I attempted this with a substitution $S = UV$ and $T = V$. I know that $U,V$ have joint probability density function $f_{U,V}(u,v) = ve^{-v} $. Blindly using change of variables, I obtain the Jacobian $|J| = \frac{1}{t} $ and so $f_{S,T}(s,t) = e^{-t} $. Which seemingly implies $S = UV$ has uniform distribution and $T$ has exponential distribution $\mathrm{Exp}(1)$. But this makes no sense because $T = V$ and $T$ has distribution $\Gamma(2,1)$.

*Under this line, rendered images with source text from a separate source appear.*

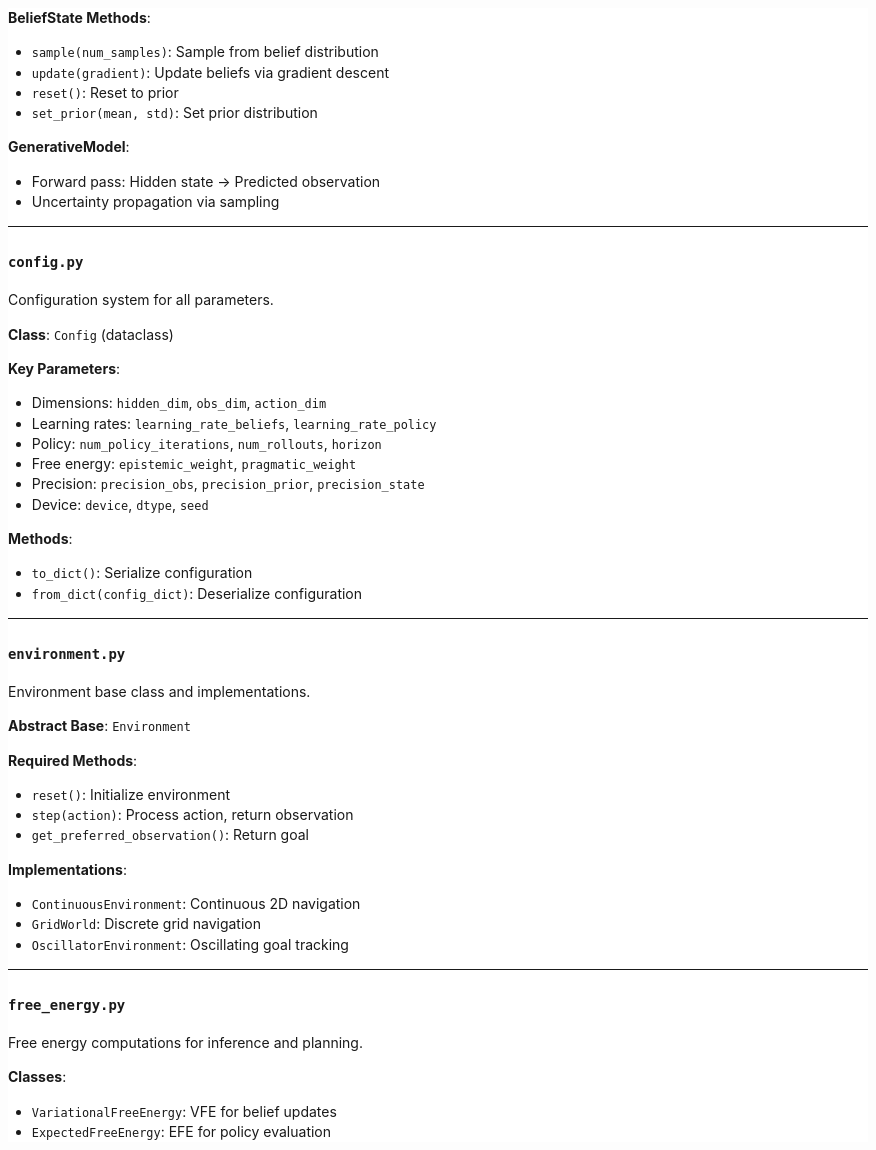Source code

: **BeliefState Methods**:
- `sample(num_samples)`: Sample from belief distribution
- `update(gradient)`: Update beliefs via gradient descent
- `reset()`: Reset to prior
- `set_prior(mean, std)`: Set prior distribution

**GenerativeModel**:
- Forward pass: Hidden state → Predicted observation
- Uncertainty propagation via sampling

---

### `config.py`
Configuration system for all parameters.

**Class**: `Config` (dataclass)

**Key Parameters**:
- Dimensions: `hidden_dim`, `obs_dim`, `action_dim`
- Learning rates: `learning_rate_beliefs`, `learning_rate_policy`
- Policy: `num_policy_iterations`, `num_rollouts`, `horizon`
- Free energy: `epistemic_weight`, `pragmatic_weight`
- Precision: `precision_obs`, `precision_prior`, `precision_state`
- Device: `device`, `dtype`, `seed`

**Methods**:
- `to_dict()`: Serialize configuration
- `from_dict(config_dict)`: Deserialize configuration

---

### `environment.py`
Environment base class and implementations.

**Abstract Base**: `Environment`

**Required Methods**:
- `reset()`: Initialize environment
- `step(action)`: Process action, return observation
- `get_preferred_observation()`: Return goal

**Implementations**:
- `ContinuousEnvironment`: Continuous 2D navigation
- `GridWorld`: Discrete grid navigation
- `OscillatorEnvironment`: Oscillating goal tracking

---

### `free_energy.py`
Free energy computations for inference and planning.

**Classes**:
- `VariationalFreeEnergy`: VFE for belief updates
- `ExpectedFreeEnergy`: EFE for policy evaluation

My notes tell me the substitution $S = UV$ and $T = \frac{U}{V}$ give the right answer. But what is it that makes my substitution invalid and what went wrong with my working?

Answer 1

You have the right joint density function provided you get the right boundaries: $$ f_{S,T}(s,t) = \begin{cases} e^{-t} & \text{if }0<s<t, \\ 0 & \text{otherwise.} \end{cases} $$ (You can draw a picture and see that this is half of the first quadrant.)

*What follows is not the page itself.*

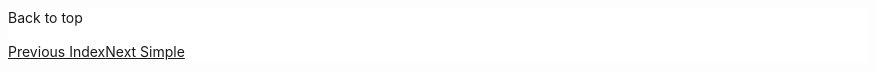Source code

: </code></pre></div></td></tr></tbody></table>

Back to top

[Previous Index](https://docs.llamaindex.ai/en/stable/api_reference/storage/chat_store/)[Next Simple](https://docs.llamaindex.ai/en/stable/api_reference/storage/chat_store/simple/)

Now suppose we want the marginal distributions of $S$ and $T$. $$ f_S(s) = \int_s^\infty f_{S,T}(s,t)\,dt = \int_s^\infty e^{-t}\,dt = e^{-s}\text { if }s>0. $$ So $S$ is exponentially distributed with expected value $1$. $$ f_T(t) = \int_0^t f_{S,T}(s,t)\,ds = \int_0^t e^{-t} \,ds = te^{-t}\text{ if }t>0. $$ So $T$ has the same Gamma distribution that $V$ has.

Perhaps some further insight can be afforded by two additional exercises:

• Show that the distribution of $T-S$ is the same as the distribution of $S$.
• Show that $T-S$ and $S$ are independent.

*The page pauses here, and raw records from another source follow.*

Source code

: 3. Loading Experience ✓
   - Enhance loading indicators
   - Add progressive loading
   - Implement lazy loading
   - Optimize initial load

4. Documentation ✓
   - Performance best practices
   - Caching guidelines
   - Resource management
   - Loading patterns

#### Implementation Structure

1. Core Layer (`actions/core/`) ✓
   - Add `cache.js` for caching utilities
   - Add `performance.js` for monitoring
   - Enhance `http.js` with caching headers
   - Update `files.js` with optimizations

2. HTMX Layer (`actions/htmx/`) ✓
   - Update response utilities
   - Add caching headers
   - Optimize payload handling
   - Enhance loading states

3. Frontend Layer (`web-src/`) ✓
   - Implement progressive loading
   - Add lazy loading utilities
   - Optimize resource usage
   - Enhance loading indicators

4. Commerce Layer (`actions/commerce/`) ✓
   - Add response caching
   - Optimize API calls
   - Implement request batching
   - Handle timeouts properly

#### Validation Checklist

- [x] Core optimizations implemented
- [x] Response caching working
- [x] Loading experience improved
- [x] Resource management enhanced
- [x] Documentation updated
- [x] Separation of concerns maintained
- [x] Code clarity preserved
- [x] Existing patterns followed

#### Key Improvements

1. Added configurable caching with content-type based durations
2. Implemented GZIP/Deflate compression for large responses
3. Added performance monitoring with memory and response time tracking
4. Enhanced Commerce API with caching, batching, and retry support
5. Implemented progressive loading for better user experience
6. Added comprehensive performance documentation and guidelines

From these it follows that $T$ is the sum of two independent exponentially distributed random variables.

BTW, the phrase "product of distributions" isn't quite right. This is about the distribution of a product, not about the product of distributions.

Answer 2

Brute force: let $S = UV$. Then $$\begin{align*} \Pr[S \le s] &= \Pr[UV \le s] = \Pr[V \le s/U] = \int_{u=0}^1 \Pr[V \le s/u] f_U(u) \, du \\ &= \int_{u=0}^1 \int_{v = 0}^{s/u} \frac{b^a v^{a-1} e^{-bv}}{\Gamma(a)} \, dv \, du \\ &= \frac{b^a}{\Gamma(a)} \left( \int_{v=s}^{\infty} \int_{u=0}^{s/v} v^{a-1} e^{-bv} \, du \, dv + \int_{v=0}^s \int_{u=0}^1 v^{a-1} e^{-bv} \, du \, dv \right) \\ &= \frac{b^a}{\Gamma(a)} \left( \int_{v=s}^\infty s v^{a-2} e^{-bv} \, dv + \int_{v=0}^s v^{a-1} e^{-bv} \, dv \right). \end{align*}$$ For $a = 2$, $b = 1$, we get $$\Pr[S \le s] = s \int_{v=s}^\infty e^{-v} \, dv + \int_{v=0}^s v e^{-v} \, dv = s e^{-s} + (1 - (1+s)e^{-s}) = 1 - e^{-s},$$ hence $S$ is exponential with rate parameter $1$, as claimed.

Answer 3

If $U\sim U(0,1)$ then $f_U(u)=1 I_{[0,1]}(u)$ and $V\sim\Gamma(2,1)$ then $f_V(v)=ve^{-v}I_{[0,\infty]}(v)$

Now take $W=g_1(U,V)=UV$ and $Z=g_2(U,V)=V$ thus $$J=\begin{bmatrix}\frac{\partial W}{\partial U}&&\frac{\partial W}{\partial V}\\\frac{\partial Z}{\partial U}&&\frac{\partial W}{\partial V}\end{bmatrix}=v\Rightarrow |J|^{-1}=\frac{1}{v}$$ You know that $$f_{W,Z}(w,z)=f_{U,V}(u,v)(g_1^{-1}(w,z),g_2^{-1}(w,z))|J|^{-1}=e^{-z}I_{[0,\infty]}(z)$$ $$f_Z(z)=\int_0^1e^{-z}dw=e^{-z}I_{[0,\infty]}(z)$$

Why integrate from $[0,1]$? Since that $U$ is defined from $[0,1]$ and $V$ in $[0,\infty]$ then the product $UV$ It is defined only between $[0,1]$ because if $U>1\Rightarrow UV=0$

I'm not completely sure of my idea since a while since I probability.